Certainly Bosnia: Uncertain Paths to Peace is a flawed and
fairly primitive attempt to build a new model of photojournalism. But
at least one commentator feels that it succeeded in important ways. In
Print magazine, the only publication to cover in depth what we had tried
to do, Darcy DiNucci wrote: Clumsy as todays low-bandwidth
presentations must be in some particulars, the site indeed pioneers a
new form of journalism. Visitors cannot simply sit and let the news wash
over them; instead, they are challenged to find the path that engages
them, look deeper into its context, and formulate and articulate a response.
The real story becomes a conversation, in which the author/photographer
is simply the most prominent participant.2
Can such a project happen again with better results? Certainly it should
be possible. In the masses of new Web publications coming out there is
hope that some will recognize the need to tell stories differently about
issues of serious interest, just as many brand-name publications
like The New York Times will recognize that they must try new strategies.
And many photographers and their collaborators already know that conventional
photojournalism needs new ideas. A few have begun to act on their sense
of possibility: for example, the Web site F8 published a strong
narrative project, The Russian Chronicles, concerning a trip
across Russia by writer Lisa Dickey and photojournalist Gary Matoso, one
of the few of his profession to try new approaches suitable for the Web;
there is also the lyrical photo essay Farewell to Bosnia,
featuring earlier photographs by Gilles Peress from Bosnia and based on
his book, produced by NYU students Alison Cornyn, Sue Johnson and Chris
Vail.

#### [RECORD EXTRACTS]

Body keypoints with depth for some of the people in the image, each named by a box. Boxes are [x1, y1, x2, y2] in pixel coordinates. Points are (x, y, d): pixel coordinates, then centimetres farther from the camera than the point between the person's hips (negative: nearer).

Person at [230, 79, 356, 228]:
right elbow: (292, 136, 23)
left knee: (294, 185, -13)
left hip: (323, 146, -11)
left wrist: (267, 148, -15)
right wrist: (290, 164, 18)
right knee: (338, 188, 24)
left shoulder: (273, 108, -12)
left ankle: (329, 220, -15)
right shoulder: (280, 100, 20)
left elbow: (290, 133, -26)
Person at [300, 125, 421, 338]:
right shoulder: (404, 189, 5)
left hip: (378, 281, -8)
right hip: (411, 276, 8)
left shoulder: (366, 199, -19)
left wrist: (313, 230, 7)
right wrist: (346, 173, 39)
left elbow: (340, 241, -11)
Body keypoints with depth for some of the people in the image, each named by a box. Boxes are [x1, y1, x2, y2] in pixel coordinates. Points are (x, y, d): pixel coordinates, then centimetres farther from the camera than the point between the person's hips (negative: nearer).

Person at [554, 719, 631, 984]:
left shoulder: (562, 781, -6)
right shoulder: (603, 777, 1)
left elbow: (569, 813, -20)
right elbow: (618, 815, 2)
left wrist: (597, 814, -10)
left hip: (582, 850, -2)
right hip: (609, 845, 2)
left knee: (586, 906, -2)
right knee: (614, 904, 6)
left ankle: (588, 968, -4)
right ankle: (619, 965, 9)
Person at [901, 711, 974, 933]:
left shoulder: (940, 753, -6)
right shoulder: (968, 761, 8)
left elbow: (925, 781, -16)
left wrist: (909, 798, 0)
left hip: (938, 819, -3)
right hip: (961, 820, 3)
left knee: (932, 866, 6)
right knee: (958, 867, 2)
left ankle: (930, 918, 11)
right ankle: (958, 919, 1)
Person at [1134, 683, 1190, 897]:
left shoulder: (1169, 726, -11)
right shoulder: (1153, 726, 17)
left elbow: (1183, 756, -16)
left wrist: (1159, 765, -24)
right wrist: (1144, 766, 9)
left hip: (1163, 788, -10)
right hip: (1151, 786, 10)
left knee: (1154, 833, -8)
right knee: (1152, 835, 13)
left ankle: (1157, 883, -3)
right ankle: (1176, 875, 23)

#### [SET OF TASKS]
1 > According to the photojournalism excerpt, which publication was the only one to cover the project in depth?
2 > Which people are named in the photojournalism excerpt? List every one.
3 > Carry the photojournalism excerpt forward from its final sentence.

#### [ANSWERS TO THE EXERCISES]
1 > Print magazine.

2 > Darcy DiNucci, Lisa Dickey, Gary Matoso, Gilles Peress, Alison Cornyn, Sue Johnson, Chris Vail

3 >
Undoubtedly these new attempts to tell stories on the Web, some accomplished
with very meager financial resources, will also affect previous media
so that partially non-linear, layered photo essays will appear in magazines
and newspapers. Ironically it may not be the linear photo essay that is
eventually revived after its long decline, but a new essay form that makes
the collage of television seem rather predictable.
The new medium of the Web brings with it many valuable legacies - one
is the possibility of exploring the world differently, with greater complexity
and from many points of view, in order to help photographers, reporters,
editors, readers and even subjects understand what is going on in deeper
and more meaningful ways. Whether these new models come from personal
homepages, students frustrated by conventional journalism, relief agencies,
new media companies or more conventional ones, we can only benefit. They
are sober alternatives to forthcoming virtual reality systems. They may
also be productive extensions of deconstructionist critiques that encourage
new and timely strategies of knowing. Once implemented, their impact on
the ways in which we think and act should be considerable.